- [RECORDS SUPPLIED]:
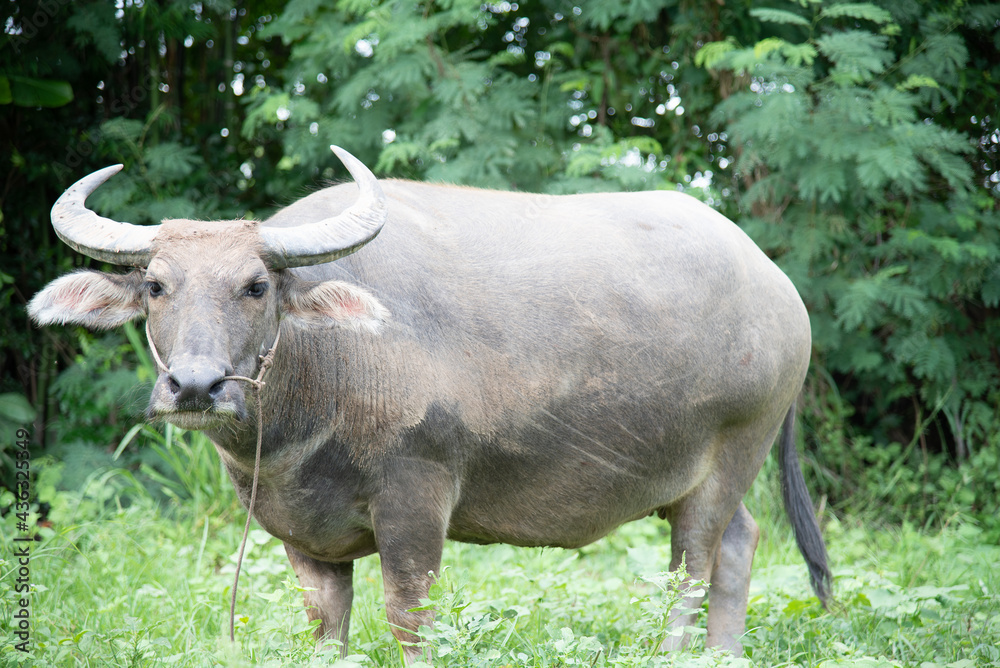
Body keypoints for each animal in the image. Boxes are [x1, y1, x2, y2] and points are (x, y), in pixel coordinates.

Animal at [29, 145, 828, 656]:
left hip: (736, 447)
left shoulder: (417, 498)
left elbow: (411, 619)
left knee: (690, 572)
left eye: (256, 286)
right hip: (705, 474)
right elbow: (328, 628)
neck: (325, 378)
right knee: (738, 545)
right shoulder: (303, 538)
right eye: (156, 285)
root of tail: (778, 288)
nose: (195, 386)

- [DIRECTIONS FOR THIS TASK]: Can you repeat every record above exactly, apart from the pictures?

- [EXPECTED OUTPUT]:
Body keypoints for each animal in the image. Boxes are [x1, y1, x2, y2] and points are (x, y), in pixel coordinates.

Animal at [29, 145, 828, 656]:
left hip: (736, 447)
left shoulder: (417, 498)
left elbow: (411, 619)
left knee: (690, 572)
left eye: (256, 286)
right hip: (705, 474)
right elbow: (328, 628)
neck: (325, 378)
right knee: (738, 545)
right shoulder: (303, 538)
right eye: (156, 285)
root of tail: (778, 288)
nose: (195, 386)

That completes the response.